Today my colleagues and I took a trip to Mt. Hiei to visit Enryakuji (延暦寺), one of the most revered temple complexes in the country and formerly known as the headquarters of the Tendai-sect of Japanese Buddhism. Although often thought of as synonymous with the main hall, the name “Enryakuji” does not refer to any specific building but rather the entire temple complex which encompasses Mt. Hiei. What is also important to note is that Enryakuji is considered a UNESCO World Heritage Site.
While it is easy to solely focus on the beauty of the temple grounds, I feel that there is much to be said for the actual trip to the top of Mt. Hiei. Driving up the mountain offered a breathtaking view of Lake Biwa and the city of Otsu which cannot be seen anywhere else. Throughout the drive, you’re able to see the juxtaposition of modern-day Japan against the untouched forests which blanket the mountain. Once you arrive at the temple after seeing the vastly different landscapes right next to each other, it’s easy to feel as if you’ve traveled to another time.
The temple grounds themselves were quite literally one of the quietest places I have ever been to. Of course it’s easy to say that any place that is situated on top of a mountain is bound to be quiet, but with the cities of Otsu and Kyoto sitting on its east and west respectively, to quickly find yourself in a place where most of the sounds that you have been hearing every day for the past 3 years are completely non-existent was truly a revitalizing experience for me.

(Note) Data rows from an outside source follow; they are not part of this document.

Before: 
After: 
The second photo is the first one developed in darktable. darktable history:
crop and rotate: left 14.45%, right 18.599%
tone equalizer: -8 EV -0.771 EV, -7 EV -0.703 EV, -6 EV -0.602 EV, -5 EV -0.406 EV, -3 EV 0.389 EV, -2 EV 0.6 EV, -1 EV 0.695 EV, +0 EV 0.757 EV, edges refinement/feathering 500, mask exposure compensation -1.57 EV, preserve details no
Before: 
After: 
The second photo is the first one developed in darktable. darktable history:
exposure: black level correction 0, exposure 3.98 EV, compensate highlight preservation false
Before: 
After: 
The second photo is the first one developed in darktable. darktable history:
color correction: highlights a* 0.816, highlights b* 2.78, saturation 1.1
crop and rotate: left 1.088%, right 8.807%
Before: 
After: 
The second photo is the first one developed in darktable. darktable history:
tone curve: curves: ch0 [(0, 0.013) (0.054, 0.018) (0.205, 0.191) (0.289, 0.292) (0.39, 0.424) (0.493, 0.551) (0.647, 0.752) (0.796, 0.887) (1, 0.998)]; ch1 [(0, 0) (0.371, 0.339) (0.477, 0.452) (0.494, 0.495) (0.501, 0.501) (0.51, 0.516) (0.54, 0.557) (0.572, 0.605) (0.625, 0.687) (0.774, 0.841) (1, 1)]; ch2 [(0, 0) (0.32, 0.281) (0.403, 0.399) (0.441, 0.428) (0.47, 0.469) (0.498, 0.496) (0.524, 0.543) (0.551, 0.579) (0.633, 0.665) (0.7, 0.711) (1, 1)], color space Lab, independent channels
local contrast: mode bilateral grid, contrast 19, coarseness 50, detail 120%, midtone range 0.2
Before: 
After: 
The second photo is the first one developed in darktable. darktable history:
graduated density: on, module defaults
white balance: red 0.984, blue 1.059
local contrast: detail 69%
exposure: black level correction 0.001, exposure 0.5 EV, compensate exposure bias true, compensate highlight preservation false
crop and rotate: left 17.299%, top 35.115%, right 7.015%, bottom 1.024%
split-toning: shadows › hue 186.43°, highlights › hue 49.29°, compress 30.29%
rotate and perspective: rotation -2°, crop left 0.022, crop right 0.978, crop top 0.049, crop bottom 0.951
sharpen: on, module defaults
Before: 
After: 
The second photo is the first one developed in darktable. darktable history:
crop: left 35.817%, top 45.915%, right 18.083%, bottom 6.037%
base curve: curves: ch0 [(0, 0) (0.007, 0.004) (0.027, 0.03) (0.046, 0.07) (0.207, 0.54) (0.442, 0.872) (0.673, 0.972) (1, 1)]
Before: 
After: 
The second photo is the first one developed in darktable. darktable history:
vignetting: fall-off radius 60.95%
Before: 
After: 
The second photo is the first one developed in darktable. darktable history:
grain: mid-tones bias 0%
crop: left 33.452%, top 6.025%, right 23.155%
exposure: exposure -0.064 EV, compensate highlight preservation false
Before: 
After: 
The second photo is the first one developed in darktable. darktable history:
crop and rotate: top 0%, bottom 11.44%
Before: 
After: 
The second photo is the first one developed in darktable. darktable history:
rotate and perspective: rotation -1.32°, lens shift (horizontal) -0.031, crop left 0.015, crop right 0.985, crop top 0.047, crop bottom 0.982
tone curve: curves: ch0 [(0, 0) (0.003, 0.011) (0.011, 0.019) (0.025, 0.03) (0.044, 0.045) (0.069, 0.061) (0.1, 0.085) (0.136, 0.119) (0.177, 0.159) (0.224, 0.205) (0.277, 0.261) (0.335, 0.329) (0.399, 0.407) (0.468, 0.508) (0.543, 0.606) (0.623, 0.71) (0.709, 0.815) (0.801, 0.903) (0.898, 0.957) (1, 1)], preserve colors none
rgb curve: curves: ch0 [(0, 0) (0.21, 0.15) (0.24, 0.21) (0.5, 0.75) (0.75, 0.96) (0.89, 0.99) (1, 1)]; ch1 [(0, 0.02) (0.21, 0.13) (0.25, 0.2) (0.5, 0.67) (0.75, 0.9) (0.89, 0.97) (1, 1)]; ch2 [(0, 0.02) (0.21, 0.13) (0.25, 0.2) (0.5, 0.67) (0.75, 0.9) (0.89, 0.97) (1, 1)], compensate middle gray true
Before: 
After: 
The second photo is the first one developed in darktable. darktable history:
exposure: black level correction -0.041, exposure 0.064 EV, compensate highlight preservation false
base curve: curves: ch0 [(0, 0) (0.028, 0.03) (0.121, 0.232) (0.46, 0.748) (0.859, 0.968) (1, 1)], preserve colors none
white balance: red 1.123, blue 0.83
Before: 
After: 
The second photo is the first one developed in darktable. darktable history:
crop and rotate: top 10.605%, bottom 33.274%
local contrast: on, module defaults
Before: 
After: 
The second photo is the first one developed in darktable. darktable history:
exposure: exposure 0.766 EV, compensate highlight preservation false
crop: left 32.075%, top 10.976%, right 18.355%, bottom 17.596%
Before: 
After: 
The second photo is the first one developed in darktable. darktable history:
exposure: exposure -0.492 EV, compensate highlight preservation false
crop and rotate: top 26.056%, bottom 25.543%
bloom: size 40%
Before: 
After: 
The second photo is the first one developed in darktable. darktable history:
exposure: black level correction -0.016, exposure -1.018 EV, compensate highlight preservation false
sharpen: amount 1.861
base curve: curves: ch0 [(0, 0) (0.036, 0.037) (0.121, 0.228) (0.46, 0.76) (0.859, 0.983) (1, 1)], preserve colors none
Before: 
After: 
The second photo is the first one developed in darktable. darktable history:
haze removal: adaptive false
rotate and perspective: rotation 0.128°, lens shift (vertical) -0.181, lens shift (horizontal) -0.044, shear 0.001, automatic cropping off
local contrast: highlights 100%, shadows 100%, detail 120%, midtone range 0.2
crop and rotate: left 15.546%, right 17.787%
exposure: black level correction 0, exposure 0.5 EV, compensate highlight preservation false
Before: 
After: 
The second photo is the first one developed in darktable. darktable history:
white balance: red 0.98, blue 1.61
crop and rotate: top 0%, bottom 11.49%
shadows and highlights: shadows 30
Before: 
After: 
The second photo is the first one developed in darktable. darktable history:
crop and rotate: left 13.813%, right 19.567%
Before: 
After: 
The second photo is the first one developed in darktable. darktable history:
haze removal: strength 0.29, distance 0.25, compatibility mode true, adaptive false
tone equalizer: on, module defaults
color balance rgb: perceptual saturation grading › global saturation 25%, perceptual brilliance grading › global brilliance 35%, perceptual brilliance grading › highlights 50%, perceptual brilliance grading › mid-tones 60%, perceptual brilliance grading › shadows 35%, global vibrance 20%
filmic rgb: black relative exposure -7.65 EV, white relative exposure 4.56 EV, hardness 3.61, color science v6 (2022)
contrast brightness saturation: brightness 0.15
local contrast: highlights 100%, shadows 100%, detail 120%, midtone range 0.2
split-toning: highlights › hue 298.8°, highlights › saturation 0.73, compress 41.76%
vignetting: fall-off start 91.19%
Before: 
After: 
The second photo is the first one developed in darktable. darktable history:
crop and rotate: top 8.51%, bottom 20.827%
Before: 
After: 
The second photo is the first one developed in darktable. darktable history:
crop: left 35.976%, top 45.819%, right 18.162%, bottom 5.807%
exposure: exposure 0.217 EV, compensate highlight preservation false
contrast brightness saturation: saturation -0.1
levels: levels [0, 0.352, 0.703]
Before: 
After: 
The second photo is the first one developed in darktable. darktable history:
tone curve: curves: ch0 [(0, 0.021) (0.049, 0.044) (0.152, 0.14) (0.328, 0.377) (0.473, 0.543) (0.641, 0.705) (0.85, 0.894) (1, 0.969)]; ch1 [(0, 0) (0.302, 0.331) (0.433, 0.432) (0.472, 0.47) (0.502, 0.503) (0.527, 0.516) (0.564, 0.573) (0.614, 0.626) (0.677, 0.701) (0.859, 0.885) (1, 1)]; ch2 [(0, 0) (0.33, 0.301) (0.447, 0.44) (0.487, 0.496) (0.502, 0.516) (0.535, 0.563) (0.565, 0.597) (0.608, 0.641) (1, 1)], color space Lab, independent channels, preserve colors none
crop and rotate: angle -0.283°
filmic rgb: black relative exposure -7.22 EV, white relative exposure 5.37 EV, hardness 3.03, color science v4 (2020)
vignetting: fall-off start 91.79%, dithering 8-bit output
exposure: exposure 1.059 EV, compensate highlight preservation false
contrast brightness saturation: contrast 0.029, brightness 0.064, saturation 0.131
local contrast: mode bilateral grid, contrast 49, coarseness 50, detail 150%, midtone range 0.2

Among the different temples we visited, the one that stuck out the most was by far the main temple, Konpon Chu-do (根本中堂). The temple was established in 788 by Dengyo Daishi (born Saicho 最澄), who is the founder of the Tendai school of Buddhism in Japan. The temple houses a Buddhist icon known as “Yakushi Nyorai”, which is the Buddha of healing and medicine, and it is said that Dengyo Daishi himself carved the statute. However, perhaps the most interesting thing about this temple is that the Buddhist statue has been continuously illuminated by a flame said to have been lit by Daishi Daigyo, for over 1,200 years. It is in this temple where visitors can see Buddhist monks going about their daily rituals, most of which have remained unchanged since the temple’s establishment over a millennium ago. After giving it some thought, I realized that this was what exemplified my experience visiting Enryakuji. The fact that while the world around it has changed so drastically throughout the years, time here seemingly stood still. Truly an experience I will never forget.